Perhaps it would help if you looked under the name of the interviewer, Gomer, not the interviewee. 

http://www.aquaticplantcentral.com/forumapc/articles.php?

Look under articles on the left hand side. Eric Cheng's, other interviews, and aquascaping articles can all be found there (WITH PHOTOS!).

Carlos


----------



## turbomkt (Mar 31, 2004)

Carlos,
Sorry...but there's no interview for Eric. I've checked every topic on the left. And...when I do what Tony did and check by Author, it lists what appears to be ALL authors and ALL of their articles.


----------



## Gomer (Feb 2, 2004)

tsunami said:


> Perhaps it would help if you looked under the name of the interviewer, Gomer, not the interviewee.
> 
> http://www.aquaticplantcentral.com/forumapc/articles.php?
> 
> ...


That is what I did carlos  THe Author is the one who submitted and that was what I linked.

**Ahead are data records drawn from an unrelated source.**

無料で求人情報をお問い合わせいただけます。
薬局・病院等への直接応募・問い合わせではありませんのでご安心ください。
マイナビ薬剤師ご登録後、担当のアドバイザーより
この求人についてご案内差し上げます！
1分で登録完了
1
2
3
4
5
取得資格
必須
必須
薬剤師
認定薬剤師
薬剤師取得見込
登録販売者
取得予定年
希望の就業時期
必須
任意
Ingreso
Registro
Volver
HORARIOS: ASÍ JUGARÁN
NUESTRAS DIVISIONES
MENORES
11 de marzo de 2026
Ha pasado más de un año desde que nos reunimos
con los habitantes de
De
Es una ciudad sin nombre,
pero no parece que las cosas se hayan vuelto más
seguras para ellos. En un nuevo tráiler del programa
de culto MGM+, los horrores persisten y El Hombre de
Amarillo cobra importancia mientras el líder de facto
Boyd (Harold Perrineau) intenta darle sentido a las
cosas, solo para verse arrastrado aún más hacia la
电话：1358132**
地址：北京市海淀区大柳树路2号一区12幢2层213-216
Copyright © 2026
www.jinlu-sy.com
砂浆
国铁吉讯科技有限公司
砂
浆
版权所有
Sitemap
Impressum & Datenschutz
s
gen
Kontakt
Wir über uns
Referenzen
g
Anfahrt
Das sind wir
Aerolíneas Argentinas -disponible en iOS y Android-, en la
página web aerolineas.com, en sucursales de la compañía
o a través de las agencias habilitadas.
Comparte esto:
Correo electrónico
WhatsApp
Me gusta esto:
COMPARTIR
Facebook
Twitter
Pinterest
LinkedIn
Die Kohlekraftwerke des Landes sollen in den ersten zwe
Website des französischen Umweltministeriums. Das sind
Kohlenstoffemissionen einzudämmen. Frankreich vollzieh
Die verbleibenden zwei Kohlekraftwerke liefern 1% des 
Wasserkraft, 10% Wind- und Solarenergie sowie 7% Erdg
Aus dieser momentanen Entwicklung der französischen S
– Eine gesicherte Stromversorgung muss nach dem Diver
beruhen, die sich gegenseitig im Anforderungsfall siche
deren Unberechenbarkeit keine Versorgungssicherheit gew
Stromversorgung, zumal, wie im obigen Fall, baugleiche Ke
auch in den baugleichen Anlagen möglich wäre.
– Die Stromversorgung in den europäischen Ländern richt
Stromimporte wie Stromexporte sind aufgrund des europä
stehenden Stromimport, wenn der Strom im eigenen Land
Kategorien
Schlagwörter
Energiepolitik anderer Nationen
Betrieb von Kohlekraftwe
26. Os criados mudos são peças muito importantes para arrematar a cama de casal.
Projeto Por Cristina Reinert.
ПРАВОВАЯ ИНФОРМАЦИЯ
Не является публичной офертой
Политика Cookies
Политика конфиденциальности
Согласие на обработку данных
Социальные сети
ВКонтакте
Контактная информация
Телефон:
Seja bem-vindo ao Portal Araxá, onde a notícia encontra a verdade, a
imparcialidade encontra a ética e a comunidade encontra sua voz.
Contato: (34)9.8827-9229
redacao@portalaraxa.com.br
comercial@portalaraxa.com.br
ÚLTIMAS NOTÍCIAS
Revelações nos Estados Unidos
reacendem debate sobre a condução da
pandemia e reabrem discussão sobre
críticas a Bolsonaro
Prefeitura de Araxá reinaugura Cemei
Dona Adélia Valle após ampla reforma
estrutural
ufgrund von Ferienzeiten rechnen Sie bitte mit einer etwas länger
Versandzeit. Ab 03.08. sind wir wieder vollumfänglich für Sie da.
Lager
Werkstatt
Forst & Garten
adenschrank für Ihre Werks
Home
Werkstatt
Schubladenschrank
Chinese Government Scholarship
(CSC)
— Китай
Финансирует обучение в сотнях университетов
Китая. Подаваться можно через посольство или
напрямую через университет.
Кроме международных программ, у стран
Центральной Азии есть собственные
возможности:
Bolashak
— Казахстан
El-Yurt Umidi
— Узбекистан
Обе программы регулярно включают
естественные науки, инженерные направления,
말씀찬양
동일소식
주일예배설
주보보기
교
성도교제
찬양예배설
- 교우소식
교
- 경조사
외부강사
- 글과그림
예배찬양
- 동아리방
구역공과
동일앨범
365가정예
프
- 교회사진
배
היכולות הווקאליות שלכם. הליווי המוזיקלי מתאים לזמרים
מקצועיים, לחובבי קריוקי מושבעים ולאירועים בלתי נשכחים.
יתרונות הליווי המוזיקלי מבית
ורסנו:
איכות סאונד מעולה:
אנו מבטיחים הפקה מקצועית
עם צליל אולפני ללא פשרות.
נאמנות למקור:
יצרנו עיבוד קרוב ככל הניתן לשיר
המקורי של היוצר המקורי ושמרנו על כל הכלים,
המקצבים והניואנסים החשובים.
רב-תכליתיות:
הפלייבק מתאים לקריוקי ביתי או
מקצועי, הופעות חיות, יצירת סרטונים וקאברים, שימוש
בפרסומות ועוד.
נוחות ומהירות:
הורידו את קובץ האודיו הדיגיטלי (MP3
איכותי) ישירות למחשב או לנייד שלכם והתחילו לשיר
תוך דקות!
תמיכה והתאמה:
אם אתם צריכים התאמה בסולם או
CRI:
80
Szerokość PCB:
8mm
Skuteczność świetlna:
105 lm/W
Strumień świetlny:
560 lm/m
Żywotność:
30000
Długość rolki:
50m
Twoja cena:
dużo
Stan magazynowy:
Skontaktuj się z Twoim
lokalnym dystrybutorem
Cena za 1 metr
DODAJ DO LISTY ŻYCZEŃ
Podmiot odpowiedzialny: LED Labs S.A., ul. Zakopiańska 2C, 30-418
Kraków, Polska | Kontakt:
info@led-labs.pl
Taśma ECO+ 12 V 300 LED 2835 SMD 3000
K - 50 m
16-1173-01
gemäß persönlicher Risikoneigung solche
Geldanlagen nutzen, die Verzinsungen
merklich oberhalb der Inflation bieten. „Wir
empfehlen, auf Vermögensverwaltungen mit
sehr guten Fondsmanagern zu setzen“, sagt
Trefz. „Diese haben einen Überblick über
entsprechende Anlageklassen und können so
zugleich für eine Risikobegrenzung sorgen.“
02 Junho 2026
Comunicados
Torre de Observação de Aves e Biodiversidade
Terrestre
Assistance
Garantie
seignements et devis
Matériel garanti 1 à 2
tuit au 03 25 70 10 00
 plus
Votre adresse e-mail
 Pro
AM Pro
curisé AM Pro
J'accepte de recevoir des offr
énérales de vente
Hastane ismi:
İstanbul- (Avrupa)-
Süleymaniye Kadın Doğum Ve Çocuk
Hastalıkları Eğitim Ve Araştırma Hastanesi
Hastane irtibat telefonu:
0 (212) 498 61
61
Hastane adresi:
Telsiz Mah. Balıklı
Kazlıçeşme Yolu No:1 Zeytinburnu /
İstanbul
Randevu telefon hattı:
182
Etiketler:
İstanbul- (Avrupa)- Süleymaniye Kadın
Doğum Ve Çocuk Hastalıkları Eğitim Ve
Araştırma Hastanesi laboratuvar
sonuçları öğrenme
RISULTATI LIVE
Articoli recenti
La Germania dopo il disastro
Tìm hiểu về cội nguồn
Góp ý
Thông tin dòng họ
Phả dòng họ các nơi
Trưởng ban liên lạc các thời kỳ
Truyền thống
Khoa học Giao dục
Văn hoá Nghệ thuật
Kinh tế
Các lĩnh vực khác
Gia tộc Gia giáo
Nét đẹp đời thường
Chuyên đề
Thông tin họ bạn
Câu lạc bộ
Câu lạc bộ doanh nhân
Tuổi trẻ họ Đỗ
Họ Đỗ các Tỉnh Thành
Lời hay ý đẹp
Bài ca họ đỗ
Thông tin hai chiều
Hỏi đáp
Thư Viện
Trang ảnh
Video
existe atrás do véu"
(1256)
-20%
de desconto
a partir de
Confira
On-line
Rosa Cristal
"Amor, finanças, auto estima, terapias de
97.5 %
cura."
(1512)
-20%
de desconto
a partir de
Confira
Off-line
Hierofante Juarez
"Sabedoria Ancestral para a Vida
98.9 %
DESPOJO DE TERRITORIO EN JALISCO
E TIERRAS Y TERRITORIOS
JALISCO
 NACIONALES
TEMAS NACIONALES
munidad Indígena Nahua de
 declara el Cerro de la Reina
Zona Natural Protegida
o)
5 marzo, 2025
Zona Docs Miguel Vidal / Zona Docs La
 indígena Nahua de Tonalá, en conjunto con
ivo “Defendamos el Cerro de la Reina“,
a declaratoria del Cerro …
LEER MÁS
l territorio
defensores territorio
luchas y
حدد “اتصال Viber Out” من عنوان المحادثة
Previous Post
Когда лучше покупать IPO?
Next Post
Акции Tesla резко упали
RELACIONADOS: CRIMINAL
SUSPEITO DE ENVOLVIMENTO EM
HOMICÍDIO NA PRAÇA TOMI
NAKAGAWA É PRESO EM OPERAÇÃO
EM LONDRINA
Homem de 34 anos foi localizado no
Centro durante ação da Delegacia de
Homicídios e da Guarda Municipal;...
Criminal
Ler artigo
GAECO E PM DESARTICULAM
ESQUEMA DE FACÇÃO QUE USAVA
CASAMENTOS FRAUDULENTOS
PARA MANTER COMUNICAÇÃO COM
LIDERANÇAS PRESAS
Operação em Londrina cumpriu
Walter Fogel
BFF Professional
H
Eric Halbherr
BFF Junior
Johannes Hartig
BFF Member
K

Eric is no where to be found.


----------



## tsunami (Jan 24, 2004)

I readded the article this morning. It is currently awaiting confirmation from the head admin.

Carlos


----------



## gnatster (Mar 6, 2004)

One of the perks of being an admin is the ability to approve ones own articles.

Link to Article

Tested and working.


----------



## turbomkt (Mar 31, 2004)

It worked! Now if only it said August 2005


----------



## Bert H (Mar 2, 2004)

> Now if only it said August 2005


Come on now, let's not get greedy.


----------



## gnatster (Mar 6, 2004)

turbomkt said:


> It worked! Now if only it said August 2005


The article was originally written in Aug 2004, hence thats in the title.


----------



## turbomkt (Mar 31, 2004)

gnatster said:


> The article was originally written in Aug 2004, hence thats in the title.


 Arg! I hate it when the past and present get confused. If this was only last month there wouldn't have been a problem ](*,)


----------



## russell (Dec 7, 2004)

here is a link to the article with pics:

http://www.aquaticplantcentral.com/forumapc/articles.php?action=viewarticle&artid=29


----------